# [Problem details]
Please return all of the entries below exactly as they are written.

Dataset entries
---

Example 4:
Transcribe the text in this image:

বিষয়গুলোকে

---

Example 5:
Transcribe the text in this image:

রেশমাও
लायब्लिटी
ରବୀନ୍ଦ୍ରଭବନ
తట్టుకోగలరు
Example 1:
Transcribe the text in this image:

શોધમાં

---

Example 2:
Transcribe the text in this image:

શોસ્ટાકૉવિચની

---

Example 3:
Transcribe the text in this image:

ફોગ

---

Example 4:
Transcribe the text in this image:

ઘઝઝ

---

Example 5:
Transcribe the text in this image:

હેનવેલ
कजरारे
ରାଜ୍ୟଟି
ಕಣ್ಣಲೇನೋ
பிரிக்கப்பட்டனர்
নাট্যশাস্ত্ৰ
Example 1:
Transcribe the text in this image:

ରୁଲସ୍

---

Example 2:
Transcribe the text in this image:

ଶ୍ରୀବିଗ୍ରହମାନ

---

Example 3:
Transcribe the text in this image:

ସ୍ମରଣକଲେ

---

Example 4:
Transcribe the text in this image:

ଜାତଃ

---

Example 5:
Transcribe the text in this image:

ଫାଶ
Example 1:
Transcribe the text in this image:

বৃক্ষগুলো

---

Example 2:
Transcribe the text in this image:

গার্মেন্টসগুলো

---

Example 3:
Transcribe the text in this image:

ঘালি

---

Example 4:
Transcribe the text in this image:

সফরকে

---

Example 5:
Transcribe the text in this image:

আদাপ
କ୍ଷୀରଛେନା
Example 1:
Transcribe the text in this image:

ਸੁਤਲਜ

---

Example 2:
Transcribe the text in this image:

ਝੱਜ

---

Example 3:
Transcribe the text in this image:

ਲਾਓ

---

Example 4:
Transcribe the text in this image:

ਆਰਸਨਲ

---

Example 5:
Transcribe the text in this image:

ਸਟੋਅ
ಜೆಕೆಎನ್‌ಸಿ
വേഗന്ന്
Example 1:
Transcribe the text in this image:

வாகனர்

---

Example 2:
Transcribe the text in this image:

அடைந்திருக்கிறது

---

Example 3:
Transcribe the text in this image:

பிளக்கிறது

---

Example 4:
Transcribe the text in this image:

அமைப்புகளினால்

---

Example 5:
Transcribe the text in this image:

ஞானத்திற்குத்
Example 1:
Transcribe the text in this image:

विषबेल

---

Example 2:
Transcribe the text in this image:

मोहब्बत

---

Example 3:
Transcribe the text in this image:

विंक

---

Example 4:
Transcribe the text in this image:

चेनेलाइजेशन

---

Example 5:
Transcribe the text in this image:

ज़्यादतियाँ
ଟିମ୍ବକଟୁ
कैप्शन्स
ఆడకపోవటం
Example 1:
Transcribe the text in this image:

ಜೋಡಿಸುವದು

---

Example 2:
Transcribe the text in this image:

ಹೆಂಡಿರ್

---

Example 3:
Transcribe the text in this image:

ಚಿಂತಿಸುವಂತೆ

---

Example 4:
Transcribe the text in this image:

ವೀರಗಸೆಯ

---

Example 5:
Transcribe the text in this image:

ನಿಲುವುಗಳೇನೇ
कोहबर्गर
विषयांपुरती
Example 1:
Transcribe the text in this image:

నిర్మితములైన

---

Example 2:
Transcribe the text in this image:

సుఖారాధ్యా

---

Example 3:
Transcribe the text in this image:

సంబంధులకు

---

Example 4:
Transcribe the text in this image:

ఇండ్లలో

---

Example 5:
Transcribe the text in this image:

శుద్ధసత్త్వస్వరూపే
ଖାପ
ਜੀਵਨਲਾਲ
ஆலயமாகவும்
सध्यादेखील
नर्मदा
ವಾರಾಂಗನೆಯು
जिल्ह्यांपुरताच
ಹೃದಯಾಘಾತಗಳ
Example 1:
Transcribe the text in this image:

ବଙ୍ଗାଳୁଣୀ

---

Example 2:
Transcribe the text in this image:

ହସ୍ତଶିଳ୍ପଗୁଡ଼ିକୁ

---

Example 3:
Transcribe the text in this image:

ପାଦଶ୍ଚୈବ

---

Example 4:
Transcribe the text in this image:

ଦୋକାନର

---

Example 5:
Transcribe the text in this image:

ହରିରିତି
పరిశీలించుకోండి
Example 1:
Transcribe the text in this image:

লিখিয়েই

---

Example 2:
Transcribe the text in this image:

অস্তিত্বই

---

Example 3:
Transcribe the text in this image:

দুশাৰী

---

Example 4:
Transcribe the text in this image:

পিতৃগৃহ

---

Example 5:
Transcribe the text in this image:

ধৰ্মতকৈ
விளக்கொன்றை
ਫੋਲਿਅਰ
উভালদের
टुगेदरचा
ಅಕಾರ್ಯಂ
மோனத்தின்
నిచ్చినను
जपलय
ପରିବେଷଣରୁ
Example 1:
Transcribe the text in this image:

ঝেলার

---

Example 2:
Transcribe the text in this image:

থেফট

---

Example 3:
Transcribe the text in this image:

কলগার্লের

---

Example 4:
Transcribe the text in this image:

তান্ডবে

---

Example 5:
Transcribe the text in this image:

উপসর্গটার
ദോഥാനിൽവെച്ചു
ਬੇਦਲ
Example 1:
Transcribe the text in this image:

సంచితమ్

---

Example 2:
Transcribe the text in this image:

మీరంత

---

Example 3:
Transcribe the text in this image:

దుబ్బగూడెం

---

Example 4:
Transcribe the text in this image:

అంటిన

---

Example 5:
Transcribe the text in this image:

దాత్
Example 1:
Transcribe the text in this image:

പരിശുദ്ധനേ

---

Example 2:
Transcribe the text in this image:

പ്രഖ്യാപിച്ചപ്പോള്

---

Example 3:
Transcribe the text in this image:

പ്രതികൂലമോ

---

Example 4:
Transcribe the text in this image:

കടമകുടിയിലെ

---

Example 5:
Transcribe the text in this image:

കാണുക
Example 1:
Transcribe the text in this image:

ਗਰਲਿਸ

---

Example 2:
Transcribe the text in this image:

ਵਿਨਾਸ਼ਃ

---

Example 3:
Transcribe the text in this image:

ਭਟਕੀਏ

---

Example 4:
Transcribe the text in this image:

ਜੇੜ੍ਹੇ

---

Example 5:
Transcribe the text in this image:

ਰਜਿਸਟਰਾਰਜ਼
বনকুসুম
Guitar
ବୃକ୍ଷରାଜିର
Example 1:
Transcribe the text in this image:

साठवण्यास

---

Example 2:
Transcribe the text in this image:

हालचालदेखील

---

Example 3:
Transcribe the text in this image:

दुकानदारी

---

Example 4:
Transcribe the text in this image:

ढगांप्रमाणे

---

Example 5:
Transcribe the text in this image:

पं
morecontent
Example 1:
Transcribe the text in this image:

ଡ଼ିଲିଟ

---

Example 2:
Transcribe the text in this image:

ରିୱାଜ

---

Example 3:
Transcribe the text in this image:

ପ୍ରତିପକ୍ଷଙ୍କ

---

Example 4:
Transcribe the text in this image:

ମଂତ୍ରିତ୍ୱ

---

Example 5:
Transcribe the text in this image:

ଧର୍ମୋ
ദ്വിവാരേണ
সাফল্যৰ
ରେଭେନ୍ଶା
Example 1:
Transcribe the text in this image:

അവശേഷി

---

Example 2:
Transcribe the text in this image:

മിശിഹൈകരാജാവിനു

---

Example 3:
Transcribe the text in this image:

# [Answer to the problem]
---

Example 4:
Transcribe the text in this image:

বিষয়গুলোকে

---

Example 5:
Transcribe the text in this image:

রেশমাও
लायब्लिटी
ରବୀନ୍ଦ୍ରଭବନ
తట్టుకోగలరు
Example 1:
Transcribe the text in this image:

શોધમાં

---

Example 2:
Transcribe the text in this image:

શોસ્ટાકૉવિચની

---

Example 3:
Transcribe the text in this image:

ફોગ

---

Example 4:
Transcribe the text in this image:

ઘઝઝ

---

Example 5:
Transcribe the text in this image:

હેનવેલ
कजरारे
ରାଜ୍ୟଟି
ಕಣ್ಣಲೇನೋ
பிரிக்கப்பட்டனர்
নাট্যশাস্ত্ৰ
Example 1:
Transcribe the text in this image:

ରୁଲସ୍

---

Example 2:
Transcribe the text in this image:

ଶ୍ରୀବିଗ୍ରହମାନ

---

Example 3:
Transcribe the text in this image:

ସ୍ମରଣକଲେ

---

Example 4:
Transcribe the text in this image:

ଜାତଃ

---

Example 5:
Transcribe the text in this image:

ଫାଶ
Example 1:
Transcribe the text in this image:

বৃক্ষগুলো

---

Example 2:
Transcribe the text in this image:

গার্মেন্টসগুলো

---

Example 3:
Transcribe the text in this image:

ঘালি

---

Example 4:
Transcribe the text in this image:

সফরকে

---

Example 5:
Transcribe the text in this image:

আদাপ
କ୍ଷୀରଛେନା
Example 1:
Transcribe the text in this image:

ਸੁਤਲਜ

---

Example 2:
Transcribe the text in this image:

ਝੱਜ

---

Example 3:
Transcribe the text in this image:

ਲਾਓ

---

Example 4:
Transcribe the text in this image:

ਆਰਸਨਲ

---

Example 5:
Transcribe the text in this image:

ਸਟੋਅ
ಜೆಕೆಎನ್‌ಸಿ
വേഗന്ന്
Example 1:
Transcribe the text in this image:

வாகனர்

---

Example 2:
Transcribe the text in this image:

அடைந்திருக்கிறது

---

Example 3:
Transcribe the text in this image:

பிளக்கிறது

---

Example 4:
Transcribe the text in this image:

அமைப்புகளினால்

---

Example 5:
Transcribe the text in this image:

ஞானத்திற்குத்
Example 1:
Transcribe the text in this image:

विषबेल

---

Example 2:
Transcribe the text in this image:

मोहब्बत

---

Example 3:
Transcribe the text in this image:

विंक

---

Example 4:
Transcribe the text in this image:

चेनेलाइजेशन

---

Example 5:
Transcribe the text in this image:

ज़्यादतियाँ
ଟିମ୍ବକଟୁ
कैप्शन्स
ఆడకపోవటం
Example 1:
Transcribe the text in this image:

ಜೋಡಿಸುವದು

---

Example 2:
Transcribe the text in this image:

ಹೆಂಡಿರ್

---

Example 3:
Transcribe the text in this image:

ಚಿಂತಿಸುವಂತೆ

---

Example 4:
Transcribe the text in this image:

ವೀರಗಸೆಯ

---

Example 5:
Transcribe the text in this image:

ನಿಲುವುಗಳೇನೇ
कोहबर्गर
विषयांपुरती
Example 1:
Transcribe the text in this image:

నిర్మితములైన

---

Example 2:
Transcribe the text in this image:

సుఖారాధ్యా

---

Example 3:
Transcribe the text in this image:

సంబంధులకు

---

Example 4:
Transcribe the text in this image:

ఇండ్లలో

---

Example 5:
Transcribe the text in this image:

శుద్ధసత్త్వస్వరూపే
ଖାପ
ਜੀਵਨਲਾਲ
ஆலயமாகவும்
सध्यादेखील
नर्मदा
ವಾರಾಂಗನೆಯು
जिल्ह्यांपुरताच
ಹೃದಯಾಘಾತಗಳ
Example 1:
Transcribe the text in this image:

ବଙ୍ଗାଳୁଣୀ

---

Example 2:
Transcribe the text in this image:

ହସ୍ତଶିଳ୍ପଗୁଡ଼ିକୁ

---

Example 3:
Transcribe the text in this image:

ପାଦଶ୍ଚୈବ

---

Example 4:
Transcribe the text in this image:

ଦୋକାନର

---

Example 5:
Transcribe the text in this image:

ହରିରିତି
పరిశీలించుకోండి
Example 1:
Transcribe the text in this image:

লিখিয়েই

---

Example 2:
Transcribe the text in this image:

অস্তিত্বই

---

Example 3:
Transcribe the text in this image:

দুশাৰী

---

Example 4:
Transcribe the text in this image:

পিতৃগৃহ

---

Example 5:
Transcribe the text in this image:

ধৰ্মতকৈ
விளக்கொன்றை
ਫੋਲਿਅਰ
উভালদের
टुगेदरचा
ಅಕಾರ್ಯಂ
மோனத்தின்
నిచ్చినను
जपलय
ପରିବେଷଣରୁ
Example 1:
Transcribe the text in this image:

ঝেলার

---

Example 2:
Transcribe the text in this image:

থেফট

---

Example 3:
Transcribe the text in this image:

কলগার্লের

---

Example 4:
Transcribe the text in this image:

তান্ডবে

---

Example 5:
Transcribe the text in this image:

উপসর্গটার
ദോഥാനിൽവെച്ചു
ਬੇਦਲ
Example 1:
Transcribe the text in this image:

సంచితమ్

---

Example 2:
Transcribe the text in this image:

మీరంత

---

Example 3:
Transcribe the text in this image:

దుబ్బగూడెం

---

Example 4:
Transcribe the text in this image:

అంటిన

---

Example 5:
Transcribe the text in this image:

దాత్
Example 1:
Transcribe the text in this image:

പരിശുദ്ധനേ

---

Example 2:
Transcribe the text in this image:

പ്രഖ്യാപിച്ചപ്പോള്

---

Example 3:
Transcribe the text in this image:

പ്രതികൂലമോ

---

Example 4:
Transcribe the text in this image:

കടമകുടിയിലെ

---

Example 5:
Transcribe the text in this image:

കാണുക
Example 1:
Transcribe the text in this image:

ਗਰਲਿਸ

---

Example 2:
Transcribe the text in this image:

ਵਿਨਾਸ਼ਃ

---

Example 3:
Transcribe the text in this image:

ਭਟਕੀਏ

---

Example 4:
Transcribe the text in this image:

ਜੇੜ੍ਹੇ

---

Example 5:
Transcribe the text in this image:

ਰਜਿਸਟਰਾਰਜ਼
বনকুসুম
Guitar
ବୃକ୍ଷରାଜିର
Example 1:
Transcribe the text in this image:

साठवण्यास

---

Example 2:
Transcribe the text in this image:

हालचालदेखील

---

Example 3:
Transcribe the text in this image:

दुकानदारी

---

Example 4:
Transcribe the text in this image:

ढगांप्रमाणे

---

Example 5:
Transcribe the text in this image:

पं
morecontent
Example 1:
Transcribe the text in this image:

ଡ଼ିଲିଟ

---

Example 2:
Transcribe the text in this image:

ରିୱାଜ

---

Example 3:
Transcribe the text in this image:

ପ୍ରତିପକ୍ଷଙ୍କ

---

Example 4:
Transcribe the text in this image:

ମଂତ୍ରିତ୍ୱ

---

Example 5:
Transcribe the text in this image:

ଧର୍ମୋ
ദ്വിവാരേണ
সাফল্যৰ
ରେଭେନ୍ଶା
Example 1:
Transcribe the text in this image:

അവശേഷി

---

Example 2:
Transcribe the text in this image:

മിശിഹൈകരാജാവിനു

---

Example 3:
Transcribe the text in this image:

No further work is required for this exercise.